[ENTRIES SUPPLIED Boundary: Start]
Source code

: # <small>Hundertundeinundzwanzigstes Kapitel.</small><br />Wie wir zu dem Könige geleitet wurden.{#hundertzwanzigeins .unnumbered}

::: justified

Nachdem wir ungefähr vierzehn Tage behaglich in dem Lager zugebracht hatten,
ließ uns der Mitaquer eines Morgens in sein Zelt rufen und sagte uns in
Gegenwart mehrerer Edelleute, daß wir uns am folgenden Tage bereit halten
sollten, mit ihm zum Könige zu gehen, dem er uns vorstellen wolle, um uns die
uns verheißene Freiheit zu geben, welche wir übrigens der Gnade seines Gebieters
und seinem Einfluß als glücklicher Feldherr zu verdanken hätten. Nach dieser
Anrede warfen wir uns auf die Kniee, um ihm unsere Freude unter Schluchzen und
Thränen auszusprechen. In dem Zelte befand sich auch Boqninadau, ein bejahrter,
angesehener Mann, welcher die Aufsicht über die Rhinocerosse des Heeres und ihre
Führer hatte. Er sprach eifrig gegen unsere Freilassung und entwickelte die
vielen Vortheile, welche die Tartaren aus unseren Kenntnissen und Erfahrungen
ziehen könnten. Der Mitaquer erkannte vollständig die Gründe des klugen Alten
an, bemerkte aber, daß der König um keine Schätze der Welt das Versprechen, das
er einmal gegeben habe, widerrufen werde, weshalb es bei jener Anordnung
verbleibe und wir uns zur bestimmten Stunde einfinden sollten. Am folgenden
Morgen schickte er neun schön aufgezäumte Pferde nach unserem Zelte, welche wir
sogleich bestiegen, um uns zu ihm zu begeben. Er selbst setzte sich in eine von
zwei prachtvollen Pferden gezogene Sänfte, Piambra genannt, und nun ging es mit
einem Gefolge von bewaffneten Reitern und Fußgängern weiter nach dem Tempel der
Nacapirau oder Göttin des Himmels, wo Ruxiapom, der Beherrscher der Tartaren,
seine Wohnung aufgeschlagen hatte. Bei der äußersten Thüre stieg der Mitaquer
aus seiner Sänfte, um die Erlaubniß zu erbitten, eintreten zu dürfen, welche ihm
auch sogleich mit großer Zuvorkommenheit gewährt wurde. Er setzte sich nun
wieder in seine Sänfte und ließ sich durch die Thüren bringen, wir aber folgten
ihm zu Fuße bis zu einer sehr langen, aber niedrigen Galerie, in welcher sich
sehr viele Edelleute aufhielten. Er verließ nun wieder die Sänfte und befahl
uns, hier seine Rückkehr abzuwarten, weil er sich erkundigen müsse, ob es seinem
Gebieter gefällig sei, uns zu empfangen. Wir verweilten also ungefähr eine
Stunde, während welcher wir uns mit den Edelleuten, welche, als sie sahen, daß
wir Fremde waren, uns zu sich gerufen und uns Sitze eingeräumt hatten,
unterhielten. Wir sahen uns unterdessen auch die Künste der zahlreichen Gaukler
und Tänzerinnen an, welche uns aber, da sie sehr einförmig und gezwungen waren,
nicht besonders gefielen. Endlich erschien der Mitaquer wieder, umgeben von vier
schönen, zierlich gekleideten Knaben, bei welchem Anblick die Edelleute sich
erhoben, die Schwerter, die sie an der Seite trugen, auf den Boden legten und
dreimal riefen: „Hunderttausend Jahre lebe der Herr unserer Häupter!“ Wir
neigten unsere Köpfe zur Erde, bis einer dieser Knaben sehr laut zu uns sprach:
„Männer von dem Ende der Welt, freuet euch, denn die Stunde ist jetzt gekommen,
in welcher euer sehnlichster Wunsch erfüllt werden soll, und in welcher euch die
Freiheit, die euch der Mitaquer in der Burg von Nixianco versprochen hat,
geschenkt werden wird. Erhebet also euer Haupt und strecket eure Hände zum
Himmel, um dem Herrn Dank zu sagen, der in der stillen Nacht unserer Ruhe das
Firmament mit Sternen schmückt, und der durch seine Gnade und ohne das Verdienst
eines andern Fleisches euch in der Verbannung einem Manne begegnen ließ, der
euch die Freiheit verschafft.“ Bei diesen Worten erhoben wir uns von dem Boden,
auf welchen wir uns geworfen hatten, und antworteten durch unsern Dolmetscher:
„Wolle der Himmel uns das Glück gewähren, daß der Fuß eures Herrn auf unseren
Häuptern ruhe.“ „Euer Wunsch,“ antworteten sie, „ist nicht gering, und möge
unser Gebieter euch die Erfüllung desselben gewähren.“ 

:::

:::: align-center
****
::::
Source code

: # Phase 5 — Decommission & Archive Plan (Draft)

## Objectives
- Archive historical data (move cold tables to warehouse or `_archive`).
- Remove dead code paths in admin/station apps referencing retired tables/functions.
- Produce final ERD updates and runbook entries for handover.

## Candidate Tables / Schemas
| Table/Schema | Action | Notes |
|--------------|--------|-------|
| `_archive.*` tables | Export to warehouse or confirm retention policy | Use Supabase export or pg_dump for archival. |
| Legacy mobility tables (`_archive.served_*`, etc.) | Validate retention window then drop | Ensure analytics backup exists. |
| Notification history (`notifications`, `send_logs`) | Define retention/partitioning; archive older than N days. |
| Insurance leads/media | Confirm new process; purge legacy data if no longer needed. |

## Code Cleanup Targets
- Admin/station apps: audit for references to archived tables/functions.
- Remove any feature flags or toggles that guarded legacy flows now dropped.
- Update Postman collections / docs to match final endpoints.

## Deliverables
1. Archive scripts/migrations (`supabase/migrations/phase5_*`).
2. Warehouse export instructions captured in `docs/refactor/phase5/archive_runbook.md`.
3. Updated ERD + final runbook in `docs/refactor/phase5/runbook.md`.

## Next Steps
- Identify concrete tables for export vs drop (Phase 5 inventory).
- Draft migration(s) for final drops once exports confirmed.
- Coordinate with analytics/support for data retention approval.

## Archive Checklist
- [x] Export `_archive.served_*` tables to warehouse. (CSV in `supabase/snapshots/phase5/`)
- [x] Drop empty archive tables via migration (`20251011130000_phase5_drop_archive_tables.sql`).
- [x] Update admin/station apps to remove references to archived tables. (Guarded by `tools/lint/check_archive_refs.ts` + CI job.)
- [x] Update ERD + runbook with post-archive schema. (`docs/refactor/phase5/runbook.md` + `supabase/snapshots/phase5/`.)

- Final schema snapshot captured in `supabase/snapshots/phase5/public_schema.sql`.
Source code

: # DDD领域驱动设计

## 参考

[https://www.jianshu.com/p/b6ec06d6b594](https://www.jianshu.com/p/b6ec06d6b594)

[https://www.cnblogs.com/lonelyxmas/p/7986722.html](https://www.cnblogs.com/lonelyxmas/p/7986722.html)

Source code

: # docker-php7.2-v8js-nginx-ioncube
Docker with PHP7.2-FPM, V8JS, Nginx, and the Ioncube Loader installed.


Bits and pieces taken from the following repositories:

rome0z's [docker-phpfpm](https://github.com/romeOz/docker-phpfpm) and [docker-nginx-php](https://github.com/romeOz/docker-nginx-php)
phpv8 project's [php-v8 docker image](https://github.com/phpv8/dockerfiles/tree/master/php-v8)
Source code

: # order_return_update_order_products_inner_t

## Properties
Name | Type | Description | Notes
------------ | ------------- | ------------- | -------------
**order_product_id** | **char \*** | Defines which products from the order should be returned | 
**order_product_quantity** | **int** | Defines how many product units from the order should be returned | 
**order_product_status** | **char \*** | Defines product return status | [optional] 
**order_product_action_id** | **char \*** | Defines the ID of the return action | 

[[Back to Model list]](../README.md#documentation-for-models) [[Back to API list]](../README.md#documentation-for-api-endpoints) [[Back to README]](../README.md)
[ENTRIES SUPPLIED Boundary: End]
▶ _WHAT IS REQUIRED_: Reproduce all of the records with every "Defines" replaced by "Specifies", keeping everything else identical.

▶ _EXERCISE SOLUTION_:
Source code

: # <small>Hundertundeinundzwanzigstes Kapitel.</small><br />Wie wir zu dem Könige geleitet wurden.{#hundertzwanzigeins .unnumbered}

::: justified

Nachdem wir ungefähr vierzehn Tage behaglich in dem Lager zugebracht hatten,
ließ uns der Mitaquer eines Morgens in sein Zelt rufen und sagte uns in
Gegenwart mehrerer Edelleute, daß wir uns am folgenden Tage bereit halten
sollten, mit ihm zum Könige zu gehen, dem er uns vorstellen wolle, um uns die
uns verheißene Freiheit zu geben, welche wir übrigens der Gnade seines Gebieters
und seinem Einfluß als glücklicher Feldherr zu verdanken hätten. Nach dieser
Anrede warfen wir uns auf die Kniee, um ihm unsere Freude unter Schluchzen und
Thränen auszusprechen. In dem Zelte befand sich auch Boqninadau, ein bejahrter,
angesehener Mann, welcher die Aufsicht über die Rhinocerosse des Heeres und ihre
Führer hatte. Er sprach eifrig gegen unsere Freilassung und entwickelte die
vielen Vortheile, welche die Tartaren aus unseren Kenntnissen und Erfahrungen
ziehen könnten. Der Mitaquer erkannte vollständig die Gründe des klugen Alten
an, bemerkte aber, daß der König um keine Schätze der Welt das Versprechen, das
er einmal gegeben habe, widerrufen werde, weshalb es bei jener Anordnung
verbleibe und wir uns zur bestimmten Stunde einfinden sollten. Am folgenden
Morgen schickte er neun schön aufgezäumte Pferde nach unserem Zelte, welche wir
sogleich bestiegen, um uns zu ihm zu begeben. Er selbst setzte sich in eine von
zwei prachtvollen Pferden gezogene Sänfte, Piambra genannt, und nun ging es mit
einem Gefolge von bewaffneten Reitern und Fußgängern weiter nach dem Tempel der
Nacapirau oder Göttin des Himmels, wo Ruxiapom, der Beherrscher der Tartaren,
seine Wohnung aufgeschlagen hatte. Bei der äußersten Thüre stieg der Mitaquer
aus seiner Sänfte, um die Erlaubniß zu erbitten, eintreten zu dürfen, welche ihm
auch sogleich mit großer Zuvorkommenheit gewährt wurde. Er setzte sich nun
wieder in seine Sänfte und ließ sich durch die Thüren bringen, wir aber folgten
ihm zu Fuße bis zu einer sehr langen, aber niedrigen Galerie, in welcher sich
sehr viele Edelleute aufhielten. Er verließ nun wieder die Sänfte und befahl
uns, hier seine Rückkehr abzuwarten, weil er sich erkundigen müsse, ob es seinem
Gebieter gefällig sei, uns zu empfangen. Wir verweilten also ungefähr eine
Stunde, während welcher wir uns mit den Edelleuten, welche, als sie sahen, daß
wir Fremde waren, uns zu sich gerufen und uns Sitze eingeräumt hatten,
unterhielten. Wir sahen uns unterdessen auch die Künste der zahlreichen Gaukler
und Tänzerinnen an, welche uns aber, da sie sehr einförmig und gezwungen waren,
nicht besonders gefielen. Endlich erschien der Mitaquer wieder, umgeben von vier
schönen, zierlich gekleideten Knaben, bei welchem Anblick die Edelleute sich
erhoben, die Schwerter, die sie an der Seite trugen, auf den Boden legten und
dreimal riefen: „Hunderttausend Jahre lebe der Herr unserer Häupter!“ Wir
neigten unsere Köpfe zur Erde, bis einer dieser Knaben sehr laut zu uns sprach:
„Männer von dem Ende der Welt, freuet euch, denn die Stunde ist jetzt gekommen,
in welcher euer sehnlichster Wunsch erfüllt werden soll, und in welcher euch die
Freiheit, die euch der Mitaquer in der Burg von Nixianco versprochen hat,
geschenkt werden wird. Erhebet also euer Haupt und strecket eure Hände zum
Himmel, um dem Herrn Dank zu sagen, der in der stillen Nacht unserer Ruhe das
Firmament mit Sternen schmückt, und der durch seine Gnade und ohne das Verdienst
eines andern Fleisches euch in der Verbannung einem Manne begegnen ließ, der
euch die Freiheit verschafft.“ Bei diesen Worten erhoben wir uns von dem Boden,
auf welchen wir uns geworfen hatten, und antworteten durch unsern Dolmetscher:
„Wolle der Himmel uns das Glück gewähren, daß der Fuß eures Herrn auf unseren
Häuptern ruhe.“ „Euer Wunsch,“ antworteten sie, „ist nicht gering, und möge
unser Gebieter euch die Erfüllung desselben gewähren.“ 

:::

:::: align-center
****
::::
Source code

: # Phase 5 — Decommission & Archive Plan (Draft)

## Objectives
- Archive historical data (move cold tables to warehouse or `_archive`).
- Remove dead code paths in admin/station apps referencing retired tables/functions.
- Produce final ERD updates and runbook entries for handover.

## Candidate Tables / Schemas
| Table/Schema | Action | Notes |
|--------------|--------|-------|
| `_archive.*` tables | Export to warehouse or confirm retention policy | Use Supabase export or pg_dump for archival. |
| Legacy mobility tables (`_archive.served_*`, etc.) | Validate retention window then drop | Ensure analytics backup exists. |
| Notification history (`notifications`, `send_logs`) | Define retention/partitioning; archive older than N days. |
| Insurance leads/media | Confirm new process; purge legacy data if no longer needed. |

## Code Cleanup Targets
- Admin/station apps: audit for references to archived tables/functions.
- Remove any feature flags or toggles that guarded legacy flows now dropped.
- Update Postman collections / docs to match final endpoints.

## Deliverables
1. Archive scripts/migrations (`supabase/migrations/phase5_*`).
2. Warehouse export instructions captured in `docs/refactor/phase5/archive_runbook.md`.
3. Updated ERD + final runbook in `docs/refactor/phase5/runbook.md`.

## Next Steps
- Identify concrete tables for export vs drop (Phase 5 inventory).
- Draft migration(s) for final drops once exports confirmed.
- Coordinate with analytics/support for data retention approval.

## Archive Checklist
- [x] Export `_archive.served_*` tables to warehouse. (CSV in `supabase/snapshots/phase5/`)
- [x] Drop empty archive tables via migration (`20251011130000_phase5_drop_archive_tables.sql`).
- [x] Update admin/station apps to remove references to archived tables. (Guarded by `tools/lint/check_archive_refs.ts` + CI job.)
- [x] Update ERD + runbook with post-archive schema. (`docs/refactor/phase5/runbook.md` + `supabase/snapshots/phase5/`.)

- Final schema snapshot captured in `supabase/snapshots/phase5/public_schema.sql`.
Source code

: # DDD领域驱动设计

## 参考

[https://www.jianshu.com/p/b6ec06d6b594](https://www.jianshu.com/p/b6ec06d6b594)

[https://www.cnblogs.com/lonelyxmas/p/7986722.html](https://www.cnblogs.com/lonelyxmas/p/7986722.html)

Source code

: # docker-php7.2-v8js-nginx-ioncube
Docker with PHP7.2-FPM, V8JS, Nginx, and the Ioncube Loader installed.


Bits and pieces taken from the following repositories:

rome0z's [docker-phpfpm](https://github.com/romeOz/docker-phpfpm) and [docker-nginx-php](https://github.com/romeOz/docker-nginx-php)
phpv8 project's [php-v8 docker image](https://github.com/phpv8/dockerfiles/tree/master/php-v8)
Source code

: # order_return_update_order_products_inner_t

## Properties
Name | Type | Description | Notes
------------ | ------------- | ------------- | -------------
**order_product_id** | **char \*** | Specifies which products from the order should be returned | 
**order_product_quantity** | **int** | Specifies how many product units from the order should be returned | 
**order_product_status** | **char \*** | Specifies product return status | [optional] 
**order_product_action_id** | **char \*** | Specifies the ID of the return action | 

[[Back to Model list]](../README.md#documentation-for-models) [[Back to API list]](../README.md#documentation-for-api-endpoints) [[Back to README]](../README.md)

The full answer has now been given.